Given information ->
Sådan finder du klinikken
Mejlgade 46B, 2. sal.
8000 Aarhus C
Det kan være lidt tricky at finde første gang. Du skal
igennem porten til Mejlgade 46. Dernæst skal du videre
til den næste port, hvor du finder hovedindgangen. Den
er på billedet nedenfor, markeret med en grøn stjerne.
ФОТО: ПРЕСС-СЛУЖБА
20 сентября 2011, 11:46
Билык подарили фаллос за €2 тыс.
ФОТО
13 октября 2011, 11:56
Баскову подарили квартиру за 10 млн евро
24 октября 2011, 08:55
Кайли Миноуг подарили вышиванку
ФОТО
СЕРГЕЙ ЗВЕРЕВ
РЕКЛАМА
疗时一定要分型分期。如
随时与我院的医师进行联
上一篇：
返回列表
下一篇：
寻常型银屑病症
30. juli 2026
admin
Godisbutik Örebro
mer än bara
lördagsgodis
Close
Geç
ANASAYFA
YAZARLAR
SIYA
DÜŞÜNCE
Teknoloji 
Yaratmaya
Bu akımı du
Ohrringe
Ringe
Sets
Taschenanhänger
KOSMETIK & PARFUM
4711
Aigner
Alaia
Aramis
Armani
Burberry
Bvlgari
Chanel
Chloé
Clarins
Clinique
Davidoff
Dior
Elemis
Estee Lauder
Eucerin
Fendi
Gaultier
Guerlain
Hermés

Job item -> Going through the records above line by line, tally those with the word "октября" and answer with the number only.

Exercise result -> 2